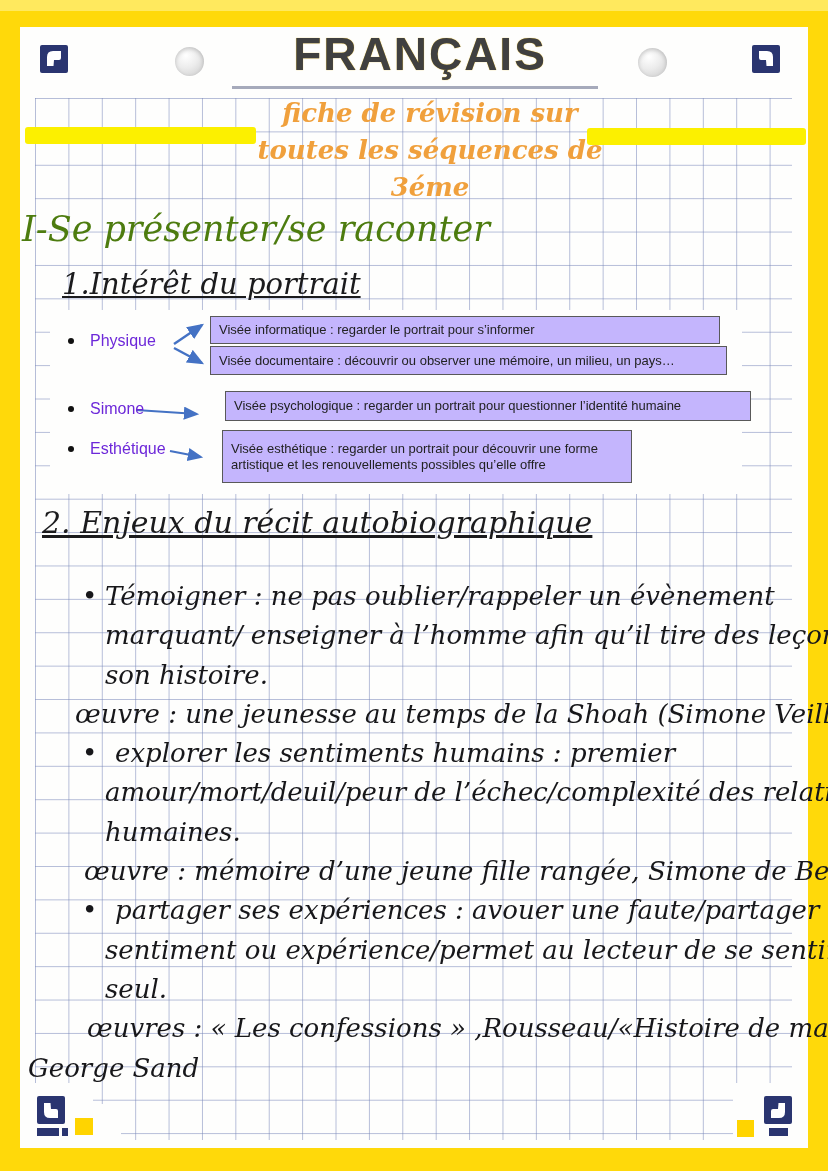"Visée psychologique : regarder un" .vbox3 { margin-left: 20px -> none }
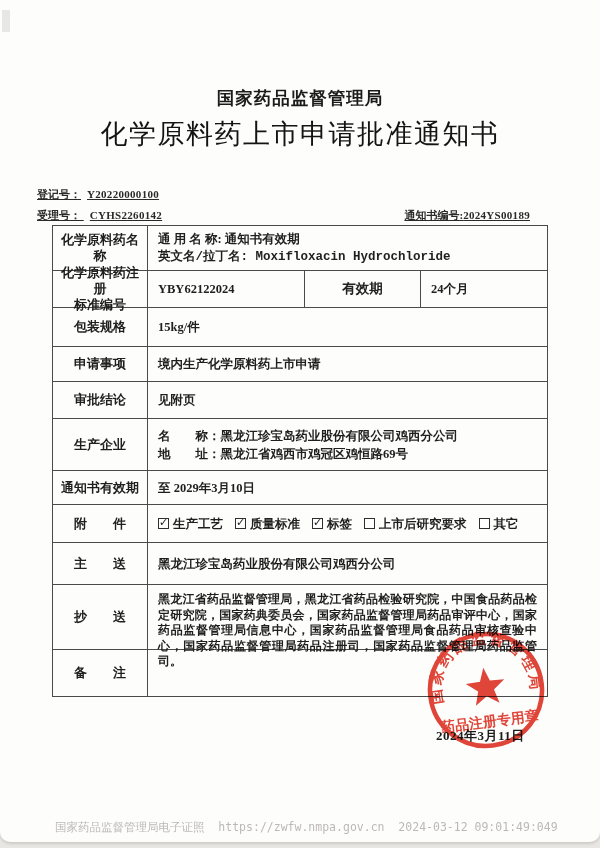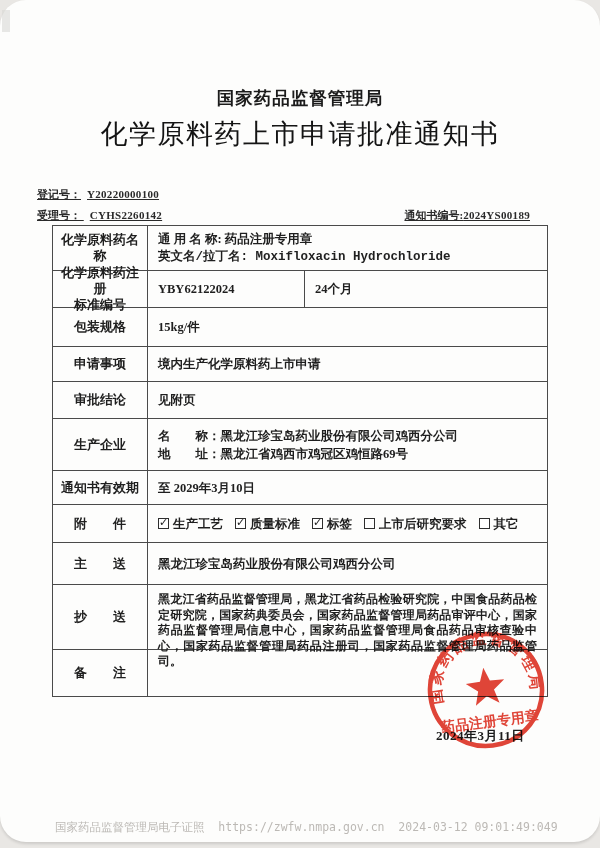"国家药品监督管理局" .page { border-radius: 26px -> none }
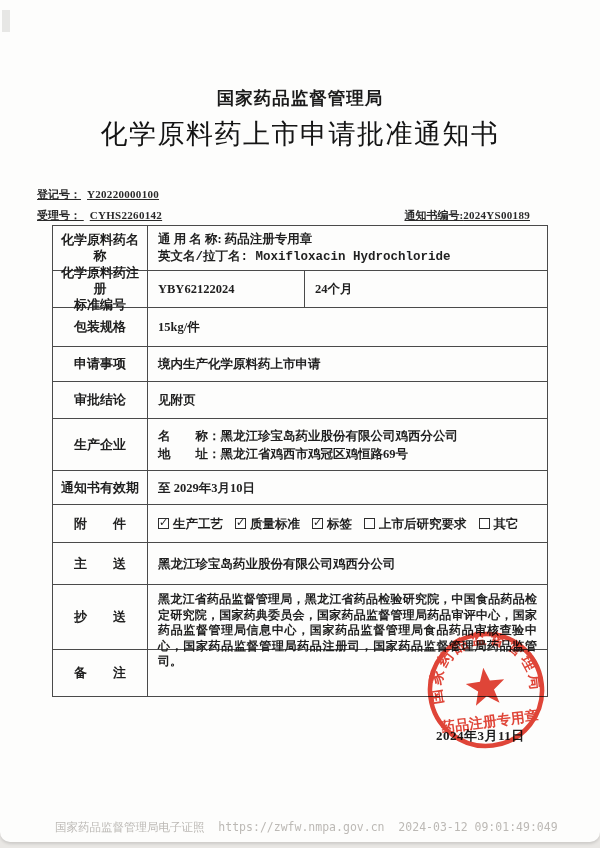"通 用 名 称: 药品注册专用章" span { text: 药品注册专用章 -> 通知书有效期 }
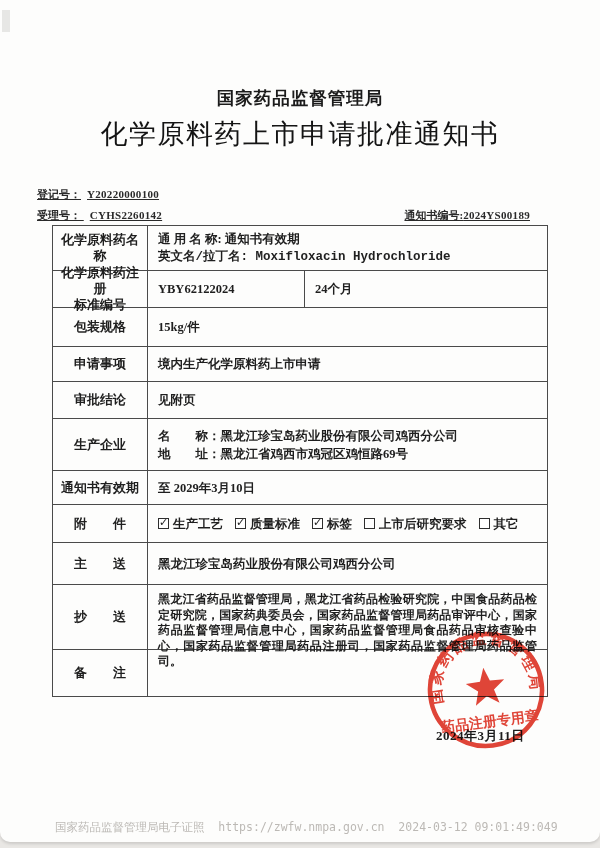"有效期" div.vlab { html: none -> <div>有效期</div> }
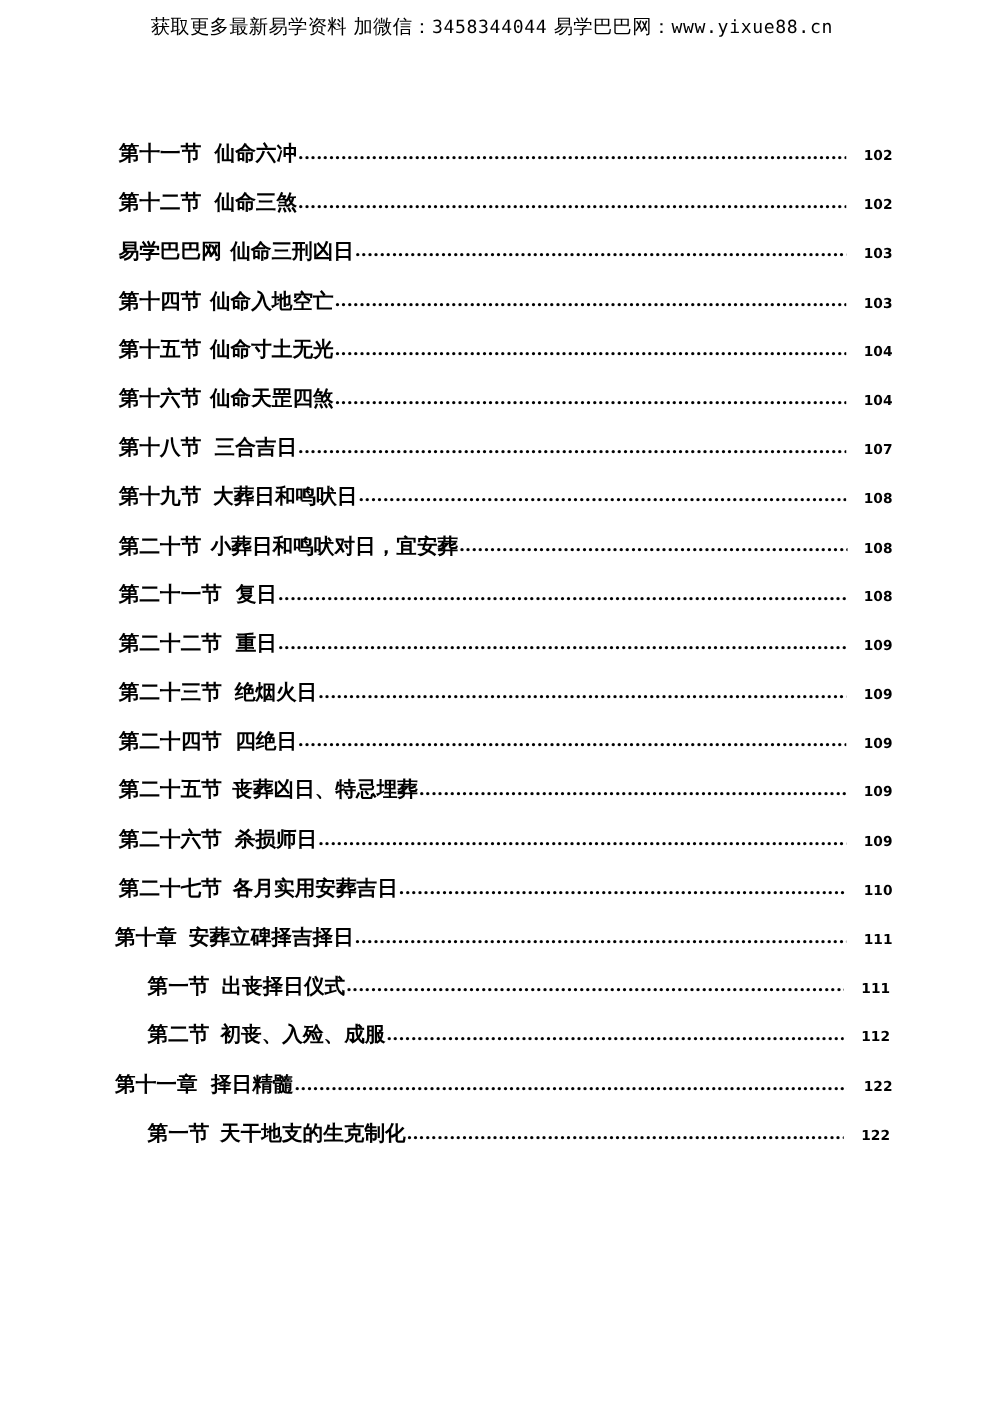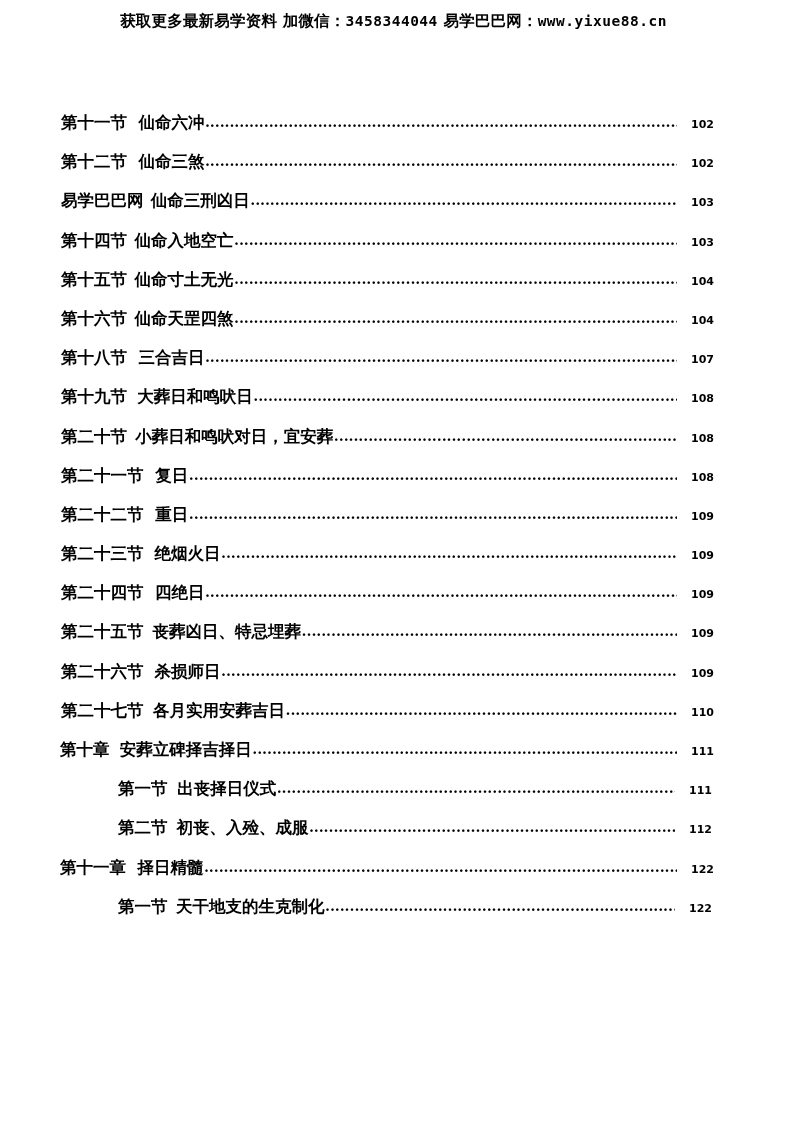"获取更多最新易学资料 加微信：3458344044" .header-line { font-weight: bold -> normal }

# WHAT YOU NEED TO DO
Repeat every entry above exactly; images stay out of the copy.

# RESPONSE BELOW
"Visée psychologique : regarder un" .vbox3 { margin-left: 20px -> none }
"国家药品监督管理局" .page { border-radius: 26px -> none }
"通 用 名 称: 药品注册专用章" span { text: 药品注册专用章 -> 通知书有效期 }
"有效期" div.vlab { html: none -> <div>有效期</div> }
"获取更多最新易学资料 加微信：3458344044" .header-line { font-weight: bold -> normal }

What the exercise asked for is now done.